• [Data to examine]
########################################

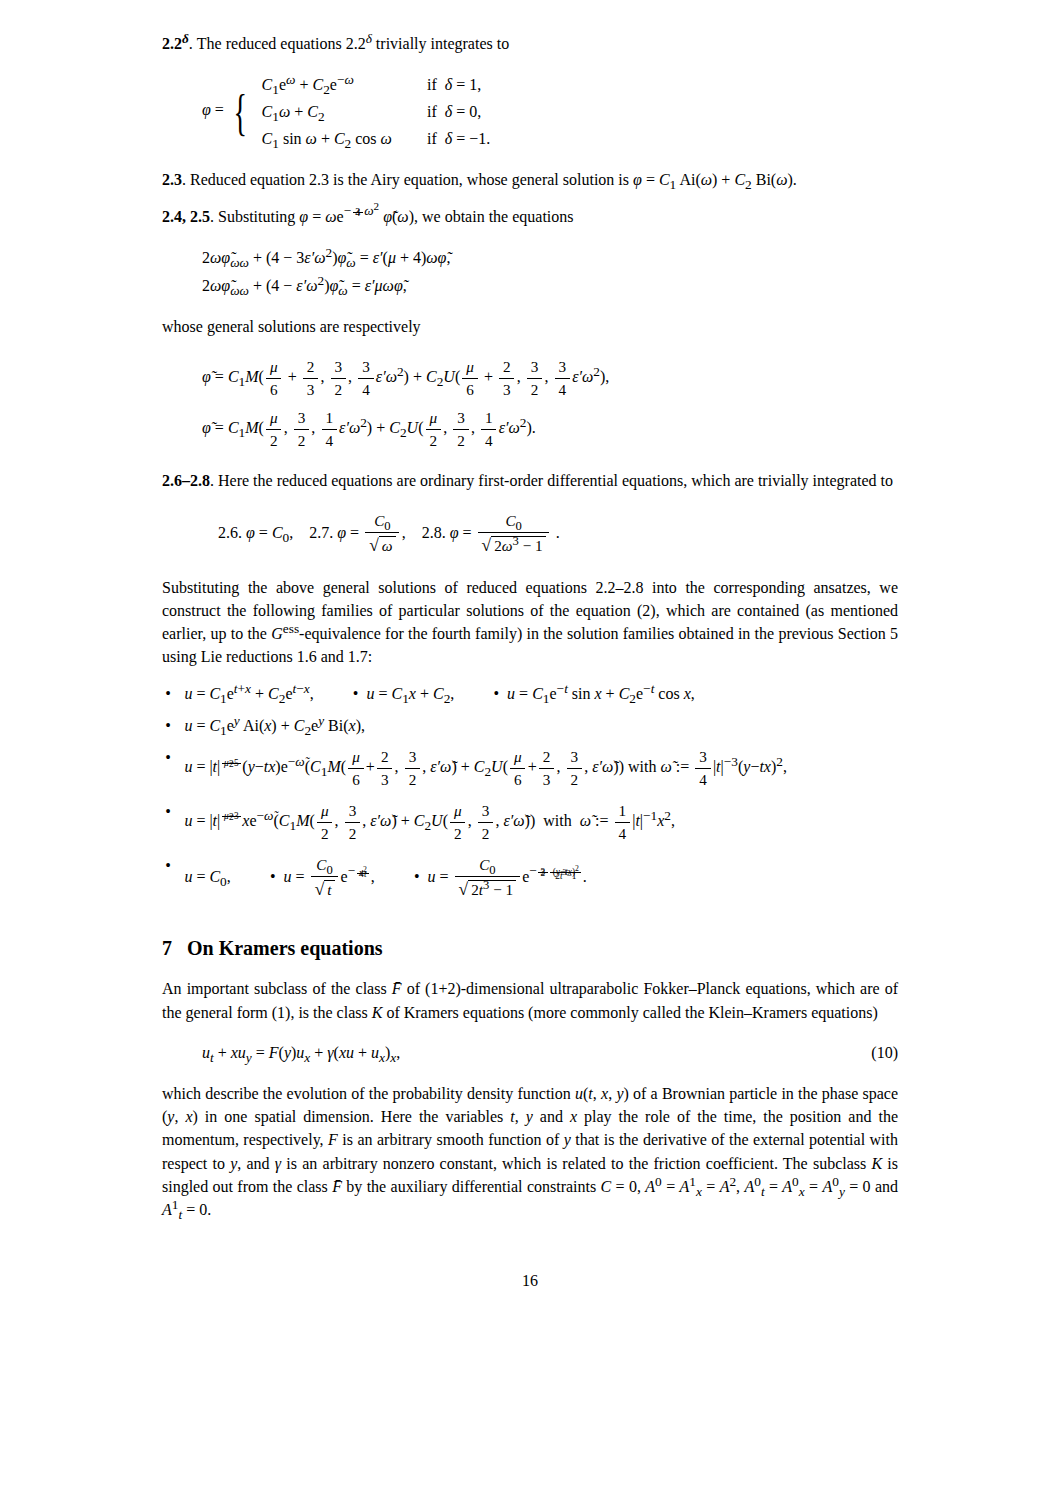2.2δ. The reduced equations 2.2δ trivially integrates to
φ = { C1eω + C2e−ω if δ = 1, C1ω + C2 if δ = 0, C1 sin ω + C2 cos ω if δ = −1.
2.3. Reduced equation 2.3 is the Airy equation, whose general solution is φ = C1 Ai(ω) + C2 Bi(ω).
2.4, 2.5. Substituting φ = ωe−34 ω2 φ̃(ω), we obtain the equations
2ωφ̃ωω + (4 − 3ε′ω2)φ̃ω = ε′(μ + 4)ωφ̃,
2ωφ̃ωω + (4 − ε′ω2)φ̃ω = ε′μω φ̃,
whose general solutions are respectively
φ̃ = C1M(μ 6 + 23, 32, 34 ε′ω2) + C2U(μ 6 + 23, 32, 34 ε′ω2),
φ̃ = C1M(μ 2, 32, 14 ε′ω2) + C2U(μ 2, 32, 14 ε′ω2).
2.6–2.8. Here the reduced equations are ordinary first-order differential equations, which are trivially integrated to
2.6. φ = C0, 2.7. φ = C0√ω, 2.8. φ = C0√2ω3 − 1 .
Substituting the above general solutions of reduced equations 2.2–2.8 into the corresponding ansatzes, we construct the following families of particular solutions of the equation (2), which are contained (as mentioned earlier, up to the Gess-equivalence for the fourth family) in the solution families obtained in the previous Section 5 using Lie reductions 1.6 and 1.7:
u = C1et+x + C2et−x, • u = C1x + C2, • u = C1e−t sin x + C2e−t cos x,
u = C1ey Ai(x) + C2ey Bi(x),
u = |t|μ−52(y−tx)e−ω̃(C1M(μ 6+23, 32, ε′ω̃) + C2U(μ 6+23, 32, ε′ω̃)) with ω̃ := 34|t|−3(y−tx)2,
u = |t|μ−32xe−ω̃(C1M(μ 2, 32, ε′ω̃) + C2U(μ 2, 32, ε′ω̃)) with ω̃ := 14|t|−1x2,
u = C0, • u = C0√te−x24t, • u = C0√2t3 − 1e−32(y−tx)22t3−1.
7 On Kramers equations
An important subclass of the class F̄ of (1+2)-dimensional ultraparabolic Fokker–Planck equations, which are of the general form (1), is the class K of Kramers equations (more commonly called the Klein–Kramers equations)
(10) ut + xuy = F(y)ux + γ(xu + ux)x,
which describe the evolution of the probability density function u(t, x, y) of a Brownian particle in the phase space (y, x) in one spatial dimension. Here the variables t, y and x play the role of the time, the position and the momentum, respectively, F is an arbitrary smooth function of y that is the derivative of the external potential with respect to y, and γ is an arbitrary nonzero constant, which is related to the friction coefficient. The subclass K is singled out from the class F̄ by the auxiliary differential constraints C = 0, A0 = A1x = A2, A0t = A0x = A0y = 0 and A1t = 0.
16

########################################

• [Action item]
Give back all of the material exactly, though without the images it contains.

• [Task response]
2.2δ. The reduced equations 2.2δ trivially integrates to
φ = { C1eω + C2e−ω if δ = 1, C1ω + C2 if δ = 0, C1 sin ω + C2 cos ω if δ = −1.
2.3. Reduced equation 2.3 is the Airy equation, whose general solution is φ = C1 Ai(ω) + C2 Bi(ω).
2.4, 2.5. Substituting φ = ωe−34 ω2 φ̃(ω), we obtain the equations
2ωφ̃ωω + (4 − 3ε′ω2)φ̃ω = ε′(μ + 4)ωφ̃,
2ωφ̃ωω + (4 − ε′ω2)φ̃ω = ε′μω φ̃,
whose general solutions are respectively
φ̃ = C1M(μ 6 + 23, 32, 34 ε′ω2) + C2U(μ 6 + 23, 32, 34 ε′ω2),
φ̃ = C1M(μ 2, 32, 14 ε′ω2) + C2U(μ 2, 32, 14 ε′ω2).
2.6–2.8. Here the reduced equations are ordinary first-order differential equations, which are trivially integrated to
2.6. φ = C0, 2.7. φ = C0√ω, 2.8. φ = C0√2ω3 − 1 .
Substituting the above general solutions of reduced equations 2.2–2.8 into the corresponding ansatzes, we construct the following families of particular solutions of the equation (2), which are contained (as mentioned earlier, up to the Gess-equivalence for the fourth family) in the solution families obtained in the previous Section 5 using Lie reductions 1.6 and 1.7:
u = C1et+x + C2et−x, • u = C1x + C2, • u = C1e−t sin x + C2e−t cos x,
u = C1ey Ai(x) + C2ey Bi(x),
u = |t|μ−52(y−tx)e−ω̃(C1M(μ 6+23, 32, ε′ω̃) + C2U(μ 6+23, 32, ε′ω̃)) with ω̃ := 34|t|−3(y−tx)2,
u = |t|μ−32xe−ω̃(C1M(μ 2, 32, ε′ω̃) + C2U(μ 2, 32, ε′ω̃)) with ω̃ := 14|t|−1x2,
u = C0, • u = C0√te−x24t, • u = C0√2t3 − 1e−32(y−tx)22t3−1.
7 On Kramers equations
An important subclass of the class F̄ of (1+2)-dimensional ultraparabolic Fokker–Planck equations, which are of the general form (1), is the class K of Kramers equations (more commonly called the Klein–Kramers equations)
(10) ut + xuy = F(y)ux + γ(xu + ux)x,
which describe the evolution of the probability density function u(t, x, y) of a Brownian particle in the phase space (y, x) in one spatial dimension. Here the variables t, y and x play the role of the time, the position and the momentum, respectively, F is an arbitrary smooth function of y that is the derivative of the external potential with respect to y, and γ is an arbitrary nonzero constant, which is related to the friction coefficient. The subclass K is singled out from the class F̄ by the auxiliary differential constraints C = 0, A0 = A1x = A2, A0t = A0x = A0y = 0 and A1t = 0.
16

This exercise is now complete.